* _HOW TO COMPLETE THIS TASK_: Go through the records, and copy each line in which the string "Responsibilities" is present.
• • • •
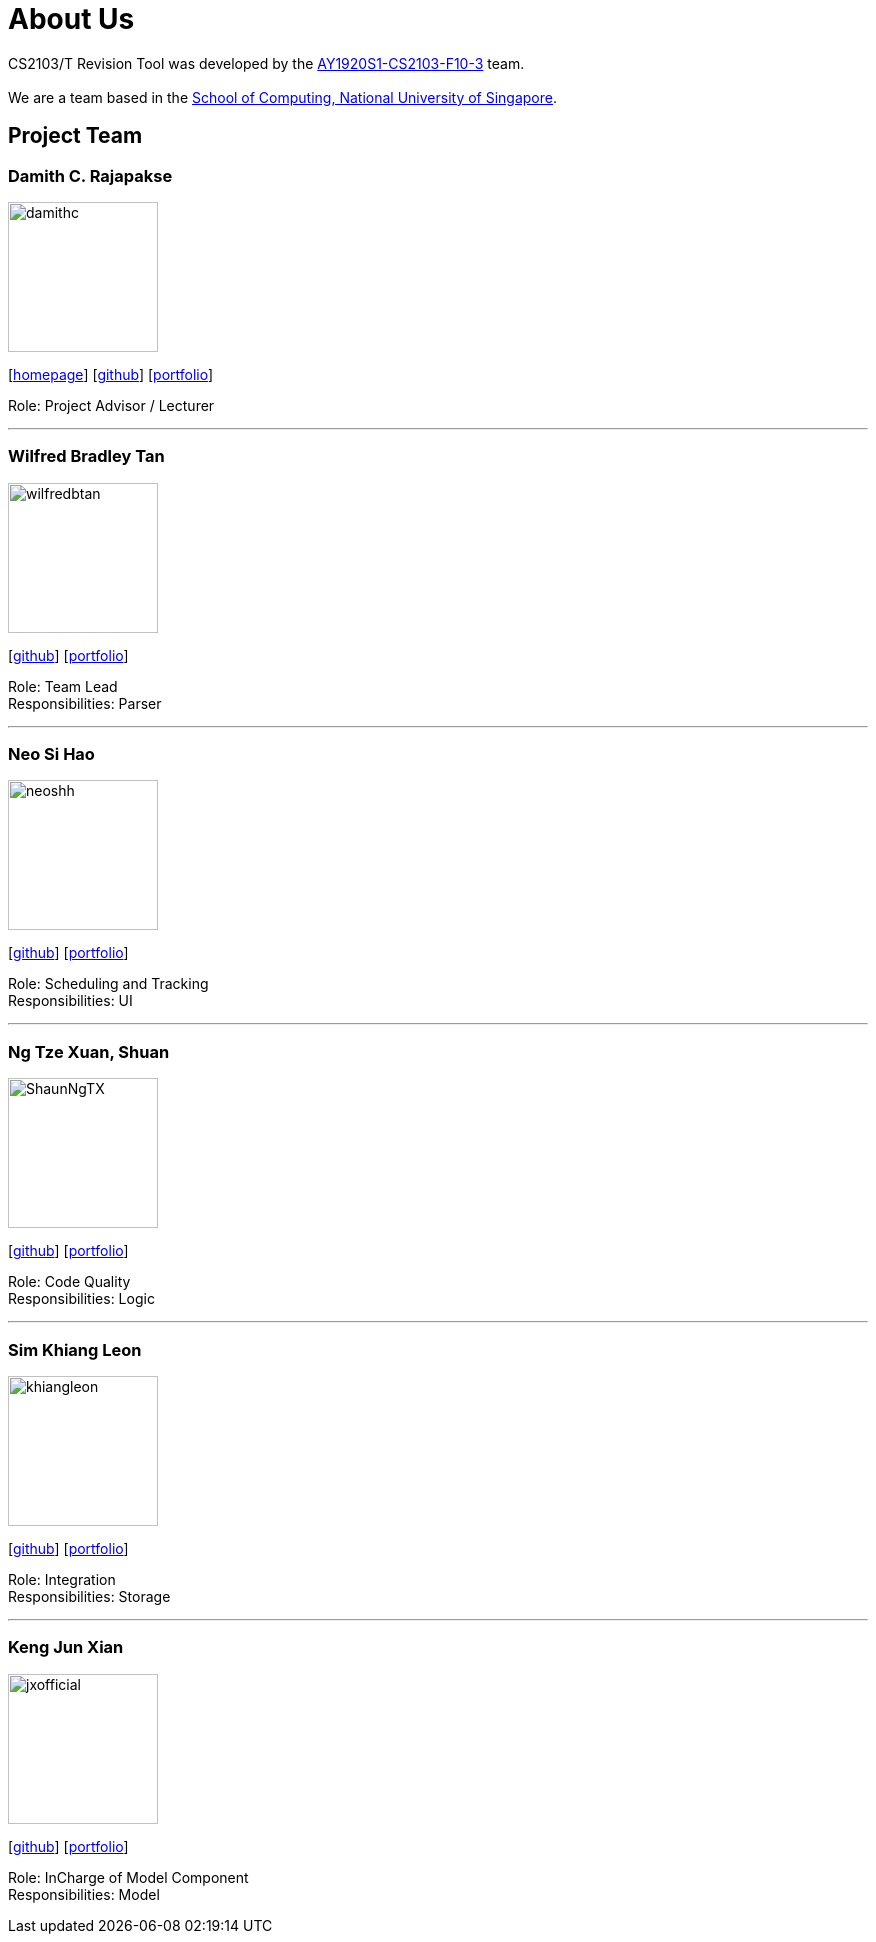 = About Us
:site-section: AboutUs
:relfileprefix: team/
:imagesDir: images
:stylesDir: stylesheets

CS2103/T Revision Tool was developed by the https://AY1920S1-CS2103-F10-3.github.io/docs/Team.html[AY1920S1-CS2103-F10-3] team. +
{empty} +
We are a team based in the http://www.comp.nus.edu.sg[School of Computing, National University of Singapore].

== Project Team

===  Damith C. Rajapakse
image::damithc.jpg[width="150", align="left"]
{empty}[http://www.comp.nus.edu.sg/~damithch[homepage]] [https://github.com/damithc[github]] [<<johndoe#, portfolio>>]

Role: Project Advisor / Lecturer

'''

=== Wilfred Bradley Tan
image::wilfredbtan.png[width="150", align="left"]
{empty}[http://github.com/wilfredbtan[github]] [<<johndoe#, portfolio>>]

Role: Team Lead +
Responsibilities: Parser

'''

=== Neo Si Hao
image::neoshh.png[width="150", align="left"]
{empty}[http://github.com/neoshh[github]] [<<johndoe#, portfolio>>]

Role: Scheduling and Tracking +
Responsibilities: UI

'''

=== Ng Tze Xuan, Shuan
image::ShaunNgTX.png[width="150", align="left"]
{empty}[http://github.com/ShaunNgTX[github]] [<<johndoe#, portfolio>>]

Role: Code Quality +
Responsibilities: Logic

'''

=== Sim Khiang Leon
image::khiangleon.png[width="150", align="left"]
{empty}[http://github.com/khiangleon[github]] [<<johndoe#, portfolio>>]

Role: Integration +
Responsibilities: Storage

'''

=== Keng Jun Xian
image::jxofficial.png[width="150", align="left"]
{empty}[http://github.com/jxofficial[github]] [<<johndoe#, portfolio>>]

Role: InCharge of Model Component +
Responsibilities: Model
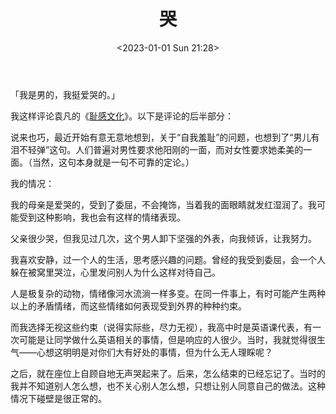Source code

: #+TITLE: 哭
#+DATE: <2023-01-01 Sun 21:28>
#+TAGS[]: 随笔

「我是男的，我挺爱哭的。」

我这样评论袁凡的《[[https://yuanfan.rbind.io/posts/shame-culture/][耻感文化]]》。以下是评论的后半部分：

说来也巧，最近开始有意无意地想到，关于“自我羞耻”的问题，也想到了“男儿有泪不轻弹”这句。人们普遍对男性要求他阳刚的一面，而对女性要求她柔美的一面。（当然，这句本身就是一句不可靠的定论。）

我的情况：

我的母亲是爱哭的，受到了委屈，不会掩饰，当着我的面眼睛就发红湿润了。我可能受到这种影响，我也会有这样的情绪表现。

父亲很少哭，但我见过几次，这个男人卸下坚强的外表，向我倾诉，让我努力。

我喜欢安静，过一个人的生活，思考感兴趣的问题。曾经的我受到委屈，会一个人躲在被窝里哭泣，心里发问别人为什么这样对待自己。

人是极复杂的动物，情绪像河水流淌一样多变。在同一件事上，有时可能产生两种以上的矛盾情绪，而这些情绪如何表现受到外界的种种约束。

而我选择无视这些约束（说得实际些，尽力无视），我高中时是英语课代表，有一次可能是让同学做什么英语相关的事情，但是响应的人很少。当时，我就觉得很生气——心想这明明是对你们大有好处的事情，但为什么无人理睬呢？

之后，就在座位上自顾自地无声哭起来了。后来，怎么结束的已经忘记了。当时的我并不知道别人怎么想，也不关心别人怎么想，只想让别人同意自己的做法。这种情况下碰壁是很正常的。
• • • •
* _ANSWER TO THE EXERCISE_:
Responsibilities: Parser
Responsibilities: UI
Responsibilities: Logic
Responsibilities: Storage
Responsibilities: Model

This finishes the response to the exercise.